-- Opening Marker --

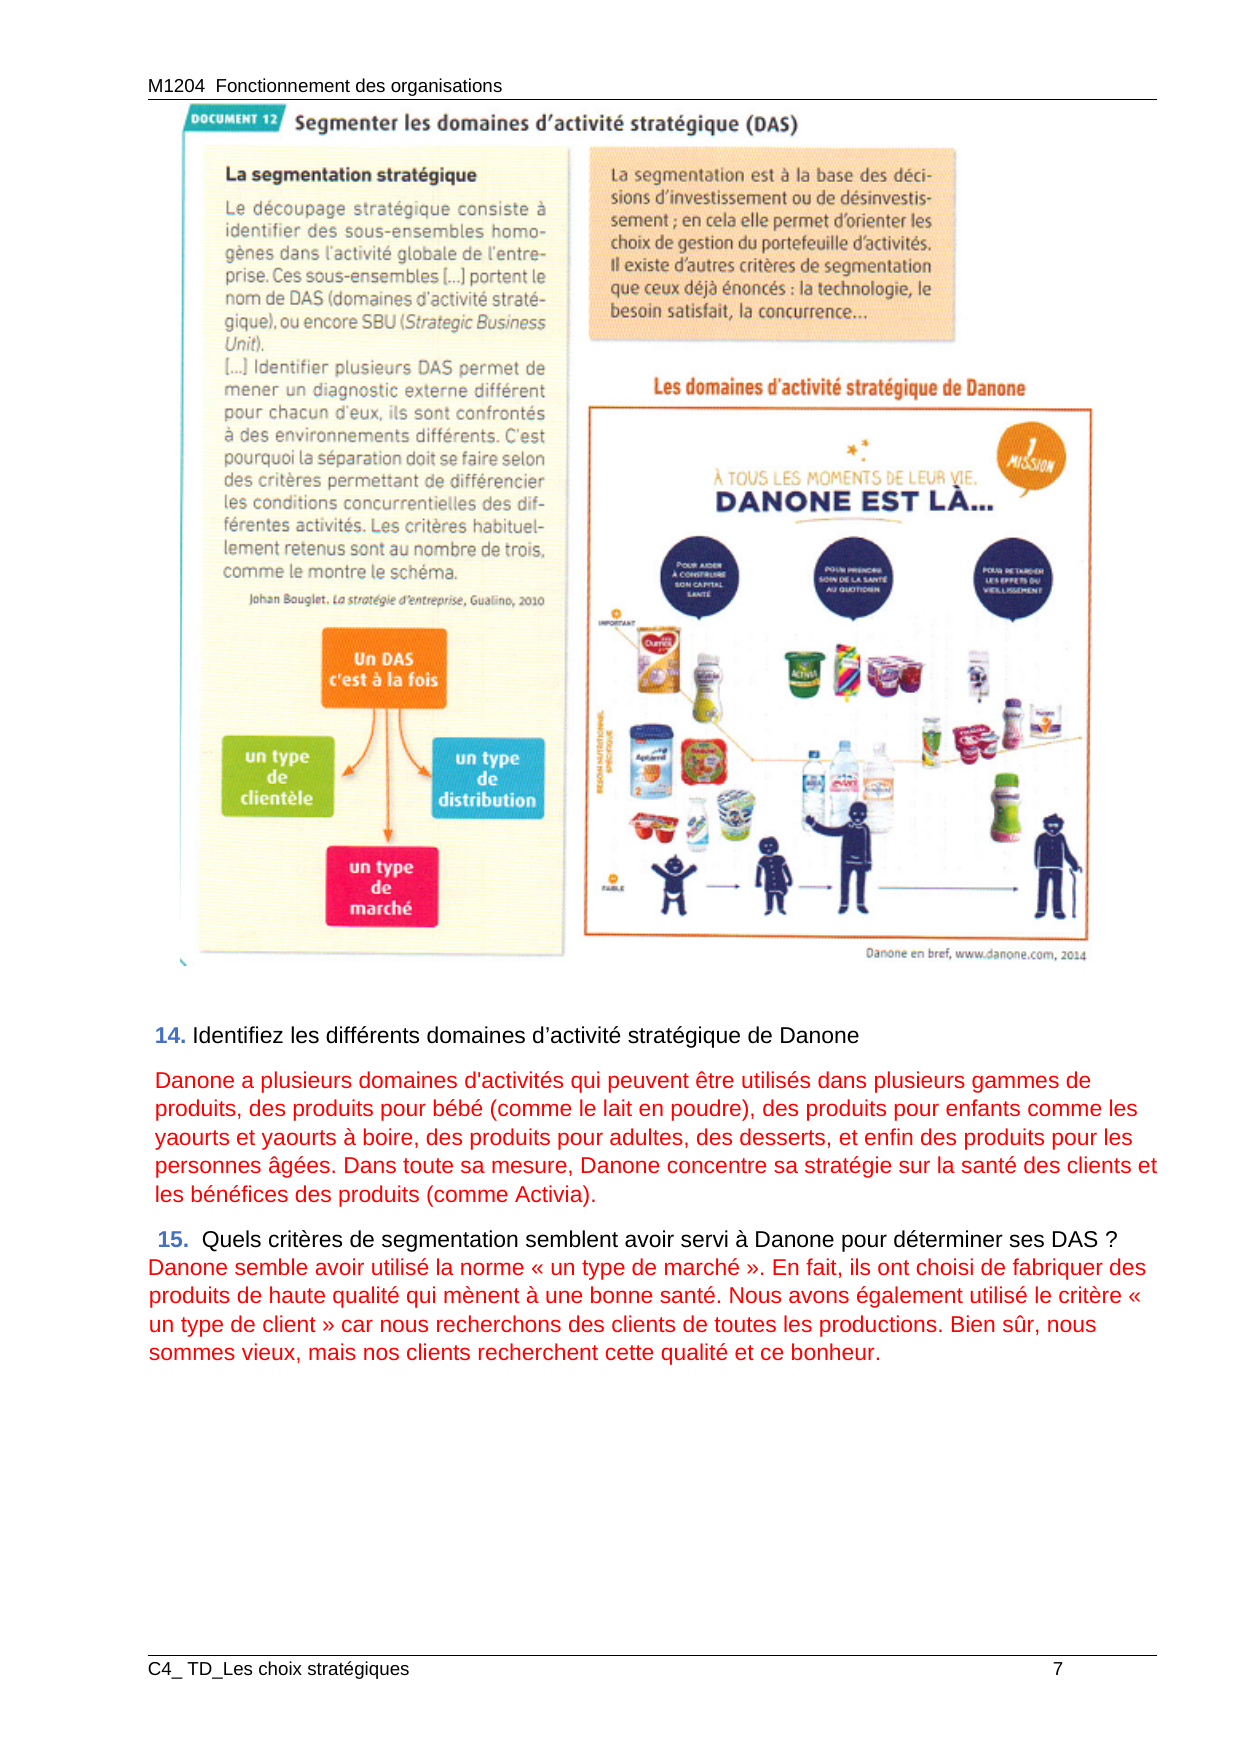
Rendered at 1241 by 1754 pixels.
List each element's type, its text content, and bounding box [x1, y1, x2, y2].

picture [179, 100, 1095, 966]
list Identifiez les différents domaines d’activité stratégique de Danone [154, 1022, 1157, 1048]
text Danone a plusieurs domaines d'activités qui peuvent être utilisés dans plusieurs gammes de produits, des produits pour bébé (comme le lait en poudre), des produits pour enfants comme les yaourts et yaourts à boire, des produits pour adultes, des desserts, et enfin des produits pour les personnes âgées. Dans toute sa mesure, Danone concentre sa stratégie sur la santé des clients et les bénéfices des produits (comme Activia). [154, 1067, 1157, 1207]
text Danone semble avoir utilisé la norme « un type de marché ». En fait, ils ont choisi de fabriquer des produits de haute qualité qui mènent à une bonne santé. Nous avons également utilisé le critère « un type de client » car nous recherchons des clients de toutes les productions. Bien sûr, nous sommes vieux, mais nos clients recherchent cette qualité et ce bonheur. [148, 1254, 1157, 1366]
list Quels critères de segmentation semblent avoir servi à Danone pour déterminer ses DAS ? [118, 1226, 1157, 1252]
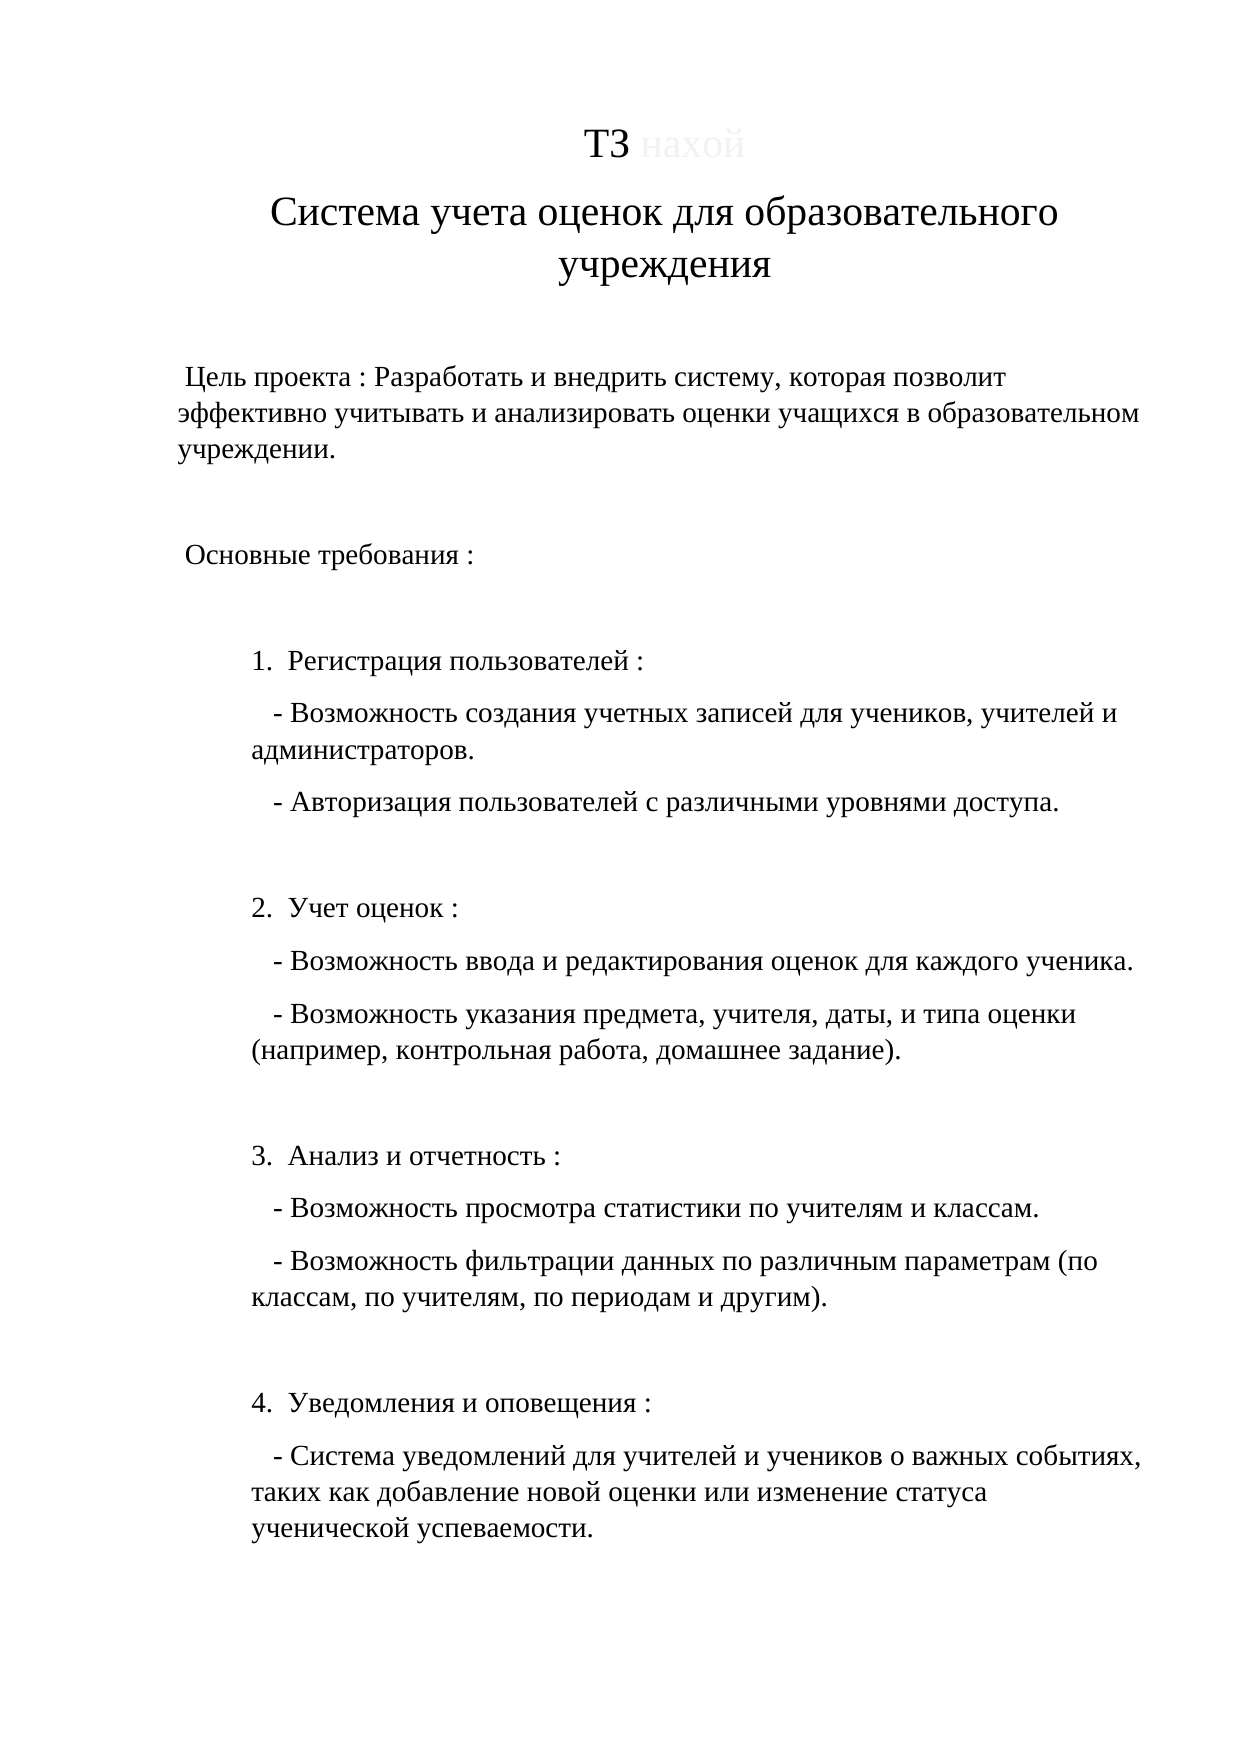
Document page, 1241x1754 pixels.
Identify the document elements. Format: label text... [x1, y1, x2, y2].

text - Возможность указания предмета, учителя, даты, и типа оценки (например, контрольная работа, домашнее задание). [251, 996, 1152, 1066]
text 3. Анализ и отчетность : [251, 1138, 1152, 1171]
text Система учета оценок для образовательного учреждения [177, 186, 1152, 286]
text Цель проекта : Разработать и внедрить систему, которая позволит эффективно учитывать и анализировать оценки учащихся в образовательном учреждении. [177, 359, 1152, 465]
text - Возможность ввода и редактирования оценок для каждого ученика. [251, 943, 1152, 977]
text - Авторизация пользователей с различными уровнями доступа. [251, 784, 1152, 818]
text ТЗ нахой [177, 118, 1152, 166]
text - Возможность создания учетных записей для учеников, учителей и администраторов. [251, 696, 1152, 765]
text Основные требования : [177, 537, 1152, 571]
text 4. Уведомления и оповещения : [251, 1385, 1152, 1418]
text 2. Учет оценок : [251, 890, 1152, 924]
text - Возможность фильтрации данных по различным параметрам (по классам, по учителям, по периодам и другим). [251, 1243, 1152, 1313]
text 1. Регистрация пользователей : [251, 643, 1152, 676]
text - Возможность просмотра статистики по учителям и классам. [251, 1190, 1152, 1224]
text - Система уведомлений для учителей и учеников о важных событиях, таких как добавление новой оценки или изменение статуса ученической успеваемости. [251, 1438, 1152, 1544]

-- Closing Marker --

> What this task involves: Give the data above again, exactly, with every picture removed.

> Answer box:
Rendered at 1241 by 1754 pixels.
List each element's type, its text content, and bounding box [x1, y1, x2, y2].

picture [179, 100, 1095, 966]
list Identifiez les différents domaines d’activité stratégique de Danone [154, 1022, 1157, 1048]
text Danone a plusieurs domaines d'activités qui peuvent être utilisés dans plusieurs gammes de produits, des produits pour bébé (comme le lait en poudre), des produits pour enfants comme les yaourts et yaourts à boire, des produits pour adultes, des desserts, et enfin des produits pour les personnes âgées. Dans toute sa mesure, Danone concentre sa stratégie sur la santé des clients et les bénéfices des produits (comme Activia). [154, 1067, 1157, 1207]
text Danone semble avoir utilisé la norme « un type de marché ». En fait, ils ont choisi de fabriquer des produits de haute qualité qui mènent à une bonne santé. Nous avons également utilisé le critère « un type de client » car nous recherchons des clients de toutes les productions. Bien sûr, nous sommes vieux, mais nos clients recherchent cette qualité et ce bonheur. [148, 1254, 1157, 1366]
list Quels critères de segmentation semblent avoir servi à Danone pour déterminer ses DAS ? [118, 1226, 1157, 1252]
Document page, 1241x1754 pixels.
Identify the document elements. Format: label text... [x1, y1, x2, y2].

text - Возможность указания предмета, учителя, даты, и типа оценки (например, контрольная работа, домашнее задание). [251, 996, 1152, 1066]
text 3. Анализ и отчетность : [251, 1138, 1152, 1171]
text Система учета оценок для образовательного учреждения [177, 186, 1152, 286]
text Цель проекта : Разработать и внедрить систему, которая позволит эффективно учитывать и анализировать оценки учащихся в образовательном учреждении. [177, 359, 1152, 465]
text - Возможность ввода и редактирования оценок для каждого ученика. [251, 943, 1152, 977]
text - Авторизация пользователей с различными уровнями доступа. [251, 784, 1152, 818]
text ТЗ нахой [177, 118, 1152, 166]
text - Возможность создания учетных записей для учеников, учителей и администраторов. [251, 696, 1152, 765]
text Основные требования : [177, 537, 1152, 571]
text 4. Уведомления и оповещения : [251, 1385, 1152, 1418]
text 2. Учет оценок : [251, 890, 1152, 924]
text - Возможность фильтрации данных по различным параметрам (по классам, по учителям, по периодам и другим). [251, 1243, 1152, 1313]
text 1. Регистрация пользователей : [251, 643, 1152, 676]
text - Возможность просмотра статистики по учителям и классам. [251, 1190, 1152, 1224]
text - Система уведомлений для учителей и учеников о важных событиях, таких как добавление новой оценки или изменение статуса ученической успеваемости. [251, 1438, 1152, 1544]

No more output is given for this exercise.